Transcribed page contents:
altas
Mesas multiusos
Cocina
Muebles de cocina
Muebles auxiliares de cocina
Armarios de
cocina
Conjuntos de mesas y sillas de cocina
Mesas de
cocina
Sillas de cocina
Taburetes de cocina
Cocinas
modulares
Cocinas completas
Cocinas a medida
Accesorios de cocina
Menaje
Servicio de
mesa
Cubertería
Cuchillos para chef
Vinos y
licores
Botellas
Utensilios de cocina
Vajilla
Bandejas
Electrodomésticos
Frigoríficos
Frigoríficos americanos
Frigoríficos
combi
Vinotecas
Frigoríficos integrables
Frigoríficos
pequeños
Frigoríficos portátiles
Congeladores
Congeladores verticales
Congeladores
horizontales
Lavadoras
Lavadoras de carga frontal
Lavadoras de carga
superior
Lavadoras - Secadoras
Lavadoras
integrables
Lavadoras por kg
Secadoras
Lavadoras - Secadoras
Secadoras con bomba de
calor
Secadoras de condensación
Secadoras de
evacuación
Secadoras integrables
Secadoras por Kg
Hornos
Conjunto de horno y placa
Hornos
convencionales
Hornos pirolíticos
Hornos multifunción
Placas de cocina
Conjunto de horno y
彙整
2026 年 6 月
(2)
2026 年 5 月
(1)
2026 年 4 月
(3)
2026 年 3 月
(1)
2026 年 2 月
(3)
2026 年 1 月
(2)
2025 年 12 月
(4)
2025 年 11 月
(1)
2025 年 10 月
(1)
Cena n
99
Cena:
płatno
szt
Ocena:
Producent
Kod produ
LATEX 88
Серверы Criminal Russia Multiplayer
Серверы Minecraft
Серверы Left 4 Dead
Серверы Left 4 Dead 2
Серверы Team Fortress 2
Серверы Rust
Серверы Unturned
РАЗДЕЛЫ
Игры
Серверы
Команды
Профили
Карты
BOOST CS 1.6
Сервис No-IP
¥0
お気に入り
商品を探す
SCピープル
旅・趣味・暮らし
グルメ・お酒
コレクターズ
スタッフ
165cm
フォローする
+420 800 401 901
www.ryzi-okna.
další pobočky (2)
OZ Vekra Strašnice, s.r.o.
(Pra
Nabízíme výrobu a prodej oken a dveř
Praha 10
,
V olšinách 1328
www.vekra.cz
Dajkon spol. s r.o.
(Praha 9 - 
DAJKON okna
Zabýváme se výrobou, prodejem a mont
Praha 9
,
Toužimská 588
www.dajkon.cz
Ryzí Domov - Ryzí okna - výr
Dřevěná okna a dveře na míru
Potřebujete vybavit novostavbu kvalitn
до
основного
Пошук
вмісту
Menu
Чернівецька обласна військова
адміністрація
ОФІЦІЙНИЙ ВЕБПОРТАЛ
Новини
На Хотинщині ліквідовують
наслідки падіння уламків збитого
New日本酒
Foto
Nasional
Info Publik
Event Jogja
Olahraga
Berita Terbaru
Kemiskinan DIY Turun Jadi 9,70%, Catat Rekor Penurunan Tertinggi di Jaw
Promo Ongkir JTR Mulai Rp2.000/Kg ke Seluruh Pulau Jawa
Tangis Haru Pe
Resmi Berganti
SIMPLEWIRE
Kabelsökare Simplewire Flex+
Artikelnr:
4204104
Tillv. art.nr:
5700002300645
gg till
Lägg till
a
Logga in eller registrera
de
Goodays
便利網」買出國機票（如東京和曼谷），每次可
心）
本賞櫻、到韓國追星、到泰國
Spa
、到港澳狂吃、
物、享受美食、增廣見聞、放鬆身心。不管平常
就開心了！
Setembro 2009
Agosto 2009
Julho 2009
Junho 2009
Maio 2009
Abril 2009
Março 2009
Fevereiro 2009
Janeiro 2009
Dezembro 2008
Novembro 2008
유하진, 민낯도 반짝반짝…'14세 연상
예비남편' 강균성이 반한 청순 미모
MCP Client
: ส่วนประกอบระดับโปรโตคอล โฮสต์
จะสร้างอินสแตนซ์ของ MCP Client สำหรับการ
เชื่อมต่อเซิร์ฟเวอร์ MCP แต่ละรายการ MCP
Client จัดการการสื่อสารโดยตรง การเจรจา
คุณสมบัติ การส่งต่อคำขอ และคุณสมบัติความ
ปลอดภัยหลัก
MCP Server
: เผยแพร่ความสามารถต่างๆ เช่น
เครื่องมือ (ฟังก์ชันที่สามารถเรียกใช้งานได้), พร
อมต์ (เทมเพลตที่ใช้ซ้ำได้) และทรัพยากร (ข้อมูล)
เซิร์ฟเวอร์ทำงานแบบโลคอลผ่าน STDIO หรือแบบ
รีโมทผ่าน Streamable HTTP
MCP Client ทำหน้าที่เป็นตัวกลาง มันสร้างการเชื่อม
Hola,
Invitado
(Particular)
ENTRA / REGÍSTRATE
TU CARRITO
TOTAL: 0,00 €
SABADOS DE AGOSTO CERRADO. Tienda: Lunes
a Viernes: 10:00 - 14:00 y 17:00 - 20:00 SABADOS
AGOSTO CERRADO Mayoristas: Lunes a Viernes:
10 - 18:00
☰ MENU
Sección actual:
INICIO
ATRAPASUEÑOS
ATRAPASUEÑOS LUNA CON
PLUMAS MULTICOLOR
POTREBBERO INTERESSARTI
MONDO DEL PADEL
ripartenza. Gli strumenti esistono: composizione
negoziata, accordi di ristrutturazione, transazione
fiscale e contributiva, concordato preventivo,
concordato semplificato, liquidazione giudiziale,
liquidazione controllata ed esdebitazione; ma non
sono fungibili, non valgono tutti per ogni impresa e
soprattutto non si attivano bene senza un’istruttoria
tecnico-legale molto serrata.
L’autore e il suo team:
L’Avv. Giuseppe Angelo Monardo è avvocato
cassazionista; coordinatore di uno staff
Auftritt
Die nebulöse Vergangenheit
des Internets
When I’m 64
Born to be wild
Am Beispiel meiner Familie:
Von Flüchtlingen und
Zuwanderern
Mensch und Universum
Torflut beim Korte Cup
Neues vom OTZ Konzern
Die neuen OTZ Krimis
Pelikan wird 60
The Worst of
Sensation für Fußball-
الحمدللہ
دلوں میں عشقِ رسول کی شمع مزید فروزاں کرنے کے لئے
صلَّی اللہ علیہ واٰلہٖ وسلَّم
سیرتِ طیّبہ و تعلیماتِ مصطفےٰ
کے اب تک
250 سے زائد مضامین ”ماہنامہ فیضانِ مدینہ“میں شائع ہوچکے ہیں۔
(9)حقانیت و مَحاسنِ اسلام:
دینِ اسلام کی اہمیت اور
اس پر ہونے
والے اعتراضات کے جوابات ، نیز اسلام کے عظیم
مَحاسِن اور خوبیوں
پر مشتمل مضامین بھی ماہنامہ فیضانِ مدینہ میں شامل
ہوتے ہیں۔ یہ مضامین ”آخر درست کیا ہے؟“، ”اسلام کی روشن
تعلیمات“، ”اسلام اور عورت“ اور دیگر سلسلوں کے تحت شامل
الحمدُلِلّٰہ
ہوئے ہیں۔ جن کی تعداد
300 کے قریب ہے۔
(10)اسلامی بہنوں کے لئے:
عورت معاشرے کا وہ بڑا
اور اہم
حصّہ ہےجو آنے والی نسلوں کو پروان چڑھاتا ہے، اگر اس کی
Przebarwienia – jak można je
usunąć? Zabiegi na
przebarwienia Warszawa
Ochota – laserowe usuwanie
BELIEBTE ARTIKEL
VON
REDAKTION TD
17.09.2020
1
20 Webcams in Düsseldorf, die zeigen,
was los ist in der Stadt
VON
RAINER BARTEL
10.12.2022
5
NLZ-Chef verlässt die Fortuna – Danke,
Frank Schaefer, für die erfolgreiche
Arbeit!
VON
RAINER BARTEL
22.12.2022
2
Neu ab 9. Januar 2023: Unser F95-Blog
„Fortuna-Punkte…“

The problem: Every entry is to be restated word for word, with nothing dropped.

Result:
altas
Mesas multiusos
Cocina
Muebles de cocina
Muebles auxiliares de cocina
Armarios de
cocina
Conjuntos de mesas y sillas de cocina
Mesas de
cocina
Sillas de cocina
Taburetes de cocina
Cocinas
modulares
Cocinas completas
Cocinas a medida
Accesorios de cocina
Menaje
Servicio de
mesa
Cubertería
Cuchillos para chef
Vinos y
licores
Botellas
Utensilios de cocina
Vajilla
Bandejas
Electrodomésticos
Frigoríficos
Frigoríficos americanos
Frigoríficos
combi
Vinotecas
Frigoríficos integrables
Frigoríficos
pequeños
Frigoríficos portátiles
Congeladores
Congeladores verticales
Congeladores
horizontales
Lavadoras
Lavadoras de carga frontal
Lavadoras de carga
superior
Lavadoras - Secadoras
Lavadoras
integrables
Lavadoras por kg
Secadoras
Lavadoras - Secadoras
Secadoras con bomba de
calor
Secadoras de condensación
Secadoras de
evacuación
Secadoras integrables
Secadoras por Kg
Hornos
Conjunto de horno y placa
Hornos
convencionales
Hornos pirolíticos
Hornos multifunción
Placas de cocina
Conjunto de horno y
彙整
2026 年 6 月
(2)
2026 年 5 月
(1)
2026 年 4 月
(3)
2026 年 3 月
(1)
2026 年 2 月
(3)
2026 年 1 月
(2)
2025 年 12 月
(4)
2025 年 11 月
(1)
2025 年 10 月
(1)
Cena n
99
Cena:
płatno
szt
Ocena:
Producent
Kod produ
LATEX 88
Серверы Criminal Russia Multiplayer
Серверы Minecraft
Серверы Left 4 Dead
Серверы Left 4 Dead 2
Серверы Team Fortress 2
Серверы Rust
Серверы Unturned
РАЗДЕЛЫ
Игры
Серверы
Команды
Профили
Карты
BOOST CS 1.6
Сервис No-IP
¥0
お気に入り
商品を探す
SCピープル
旅・趣味・暮らし
グルメ・お酒
コレクターズ
スタッフ
165cm
フォローする
+420 800 401 901
www.ryzi-okna.
další pobočky (2)
OZ Vekra Strašnice, s.r.o.
(Pra
Nabízíme výrobu a prodej oken a dveř
Praha 10
,
V olšinách 1328
www.vekra.cz
Dajkon spol. s r.o.
(Praha 9 - 
DAJKON okna
Zabýváme se výrobou, prodejem a mont
Praha 9
,
Toužimská 588
www.dajkon.cz
Ryzí Domov - Ryzí okna - výr
Dřevěná okna a dveře na míru
Potřebujete vybavit novostavbu kvalitn
до
основного
Пошук
вмісту
Menu
Чернівецька обласна військова
адміністрація
ОФІЦІЙНИЙ ВЕБПОРТАЛ
Новини
На Хотинщині ліквідовують
наслідки падіння уламків збитого
New日本酒
Foto
Nasional
Info Publik
Event Jogja
Olahraga
Berita Terbaru
Kemiskinan DIY Turun Jadi 9,70%, Catat Rekor Penurunan Tertinggi di Jaw
Promo Ongkir JTR Mulai Rp2.000/Kg ke Seluruh Pulau Jawa
Tangis Haru Pe
Resmi Berganti
SIMPLEWIRE
Kabelsökare Simplewire Flex+
Artikelnr:
4204104
Tillv. art.nr:
5700002300645
gg till
Lägg till
a
Logga in eller registrera
de
Goodays
便利網」買出國機票（如東京和曼谷），每次可
心）
本賞櫻、到韓國追星、到泰國
Spa
、到港澳狂吃、
物、享受美食、增廣見聞、放鬆身心。不管平常
就開心了！
Setembro 2009
Agosto 2009
Julho 2009
Junho 2009
Maio 2009
Abril 2009
Março 2009
Fevereiro 2009
Janeiro 2009
Dezembro 2008
Novembro 2008
유하진, 민낯도 반짝반짝…'14세 연상
예비남편' 강균성이 반한 청순 미모
MCP Client
: ส่วนประกอบระดับโปรโตคอล โฮสต์
จะสร้างอินสแตนซ์ของ MCP Client สำหรับการ
เชื่อมต่อเซิร์ฟเวอร์ MCP แต่ละรายการ MCP
Client จัดการการสื่อสารโดยตรง การเจรจา
คุณสมบัติ การส่งต่อคำขอ และคุณสมบัติความ
ปลอดภัยหลัก
MCP Server
: เผยแพร่ความสามารถต่างๆ เช่น
เครื่องมือ (ฟังก์ชันที่สามารถเรียกใช้งานได้), พร
อมต์ (เทมเพลตที่ใช้ซ้ำได้) และทรัพยากร (ข้อมูล)
เซิร์ฟเวอร์ทำงานแบบโลคอลผ่าน STDIO หรือแบบ
รีโมทผ่าน Streamable HTTP
MCP Client ทำหน้าที่เป็นตัวกลาง มันสร้างการเชื่อม
Hola,
Invitado
(Particular)
ENTRA / REGÍSTRATE
TU CARRITO
TOTAL: 0,00 €
SABADOS DE AGOSTO CERRADO. Tienda: Lunes
a Viernes: 10:00 - 14:00 y 17:00 - 20:00 SABADOS
AGOSTO CERRADO Mayoristas: Lunes a Viernes:
10 - 18:00
☰ MENU
Sección actual:
INICIO
ATRAPASUEÑOS
ATRAPASUEÑOS LUNA CON
PLUMAS MULTICOLOR
POTREBBERO INTERESSARTI
MONDO DEL PADEL
ripartenza. Gli strumenti esistono: composizione
negoziata, accordi di ristrutturazione, transazione
fiscale e contributiva, concordato preventivo,
concordato semplificato, liquidazione giudiziale,
liquidazione controllata ed esdebitazione; ma non
sono fungibili, non valgono tutti per ogni impresa e
soprattutto non si attivano bene senza un’istruttoria
tecnico-legale molto serrata.
L’autore e il suo team:
L’Avv. Giuseppe Angelo Monardo è avvocato
cassazionista; coordinatore di uno staff
Auftritt
Die nebulöse Vergangenheit
des Internets
When I’m 64
Born to be wild
Am Beispiel meiner Familie:
Von Flüchtlingen und
Zuwanderern
Mensch und Universum
Torflut beim Korte Cup
Neues vom OTZ Konzern
Die neuen OTZ Krimis
Pelikan wird 60
The Worst of
Sensation für Fußball-
الحمدللہ
دلوں میں عشقِ رسول کی شمع مزید فروزاں کرنے کے لئے
صلَّی اللہ علیہ واٰلہٖ وسلَّم
سیرتِ طیّبہ و تعلیماتِ مصطفےٰ
کے اب تک
250 سے زائد مضامین ”ماہنامہ فیضانِ مدینہ“میں شائع ہوچکے ہیں۔
(9)حقانیت و مَحاسنِ اسلام:
دینِ اسلام کی اہمیت اور
اس پر ہونے
والے اعتراضات کے جوابات ، نیز اسلام کے عظیم
مَحاسِن اور خوبیوں
پر مشتمل مضامین بھی ماہنامہ فیضانِ مدینہ میں شامل
ہوتے ہیں۔ یہ مضامین ”آخر درست کیا ہے؟“، ”اسلام کی روشن
تعلیمات“، ”اسلام اور عورت“ اور دیگر سلسلوں کے تحت شامل
الحمدُلِلّٰہ
ہوئے ہیں۔ جن کی تعداد
300 کے قریب ہے۔
(10)اسلامی بہنوں کے لئے:
عورت معاشرے کا وہ بڑا
اور اہم
حصّہ ہےجو آنے والی نسلوں کو پروان چڑھاتا ہے، اگر اس کی
Przebarwienia – jak można je
usunąć? Zabiegi na
przebarwienia Warszawa
Ochota – laserowe usuwanie
BELIEBTE ARTIKEL
VON
REDAKTION TD
17.09.2020
1
20 Webcams in Düsseldorf, die zeigen,
was los ist in der Stadt
VON
RAINER BARTEL
10.12.2022
5
NLZ-Chef verlässt die Fortuna – Danke,
Frank Schaefer, für die erfolgreiche
Arbeit!
VON
RAINER BARTEL
22.12.2022
2
Neu ab 9. Januar 2023: Unser F95-Blog
„Fortuna-Punkte…“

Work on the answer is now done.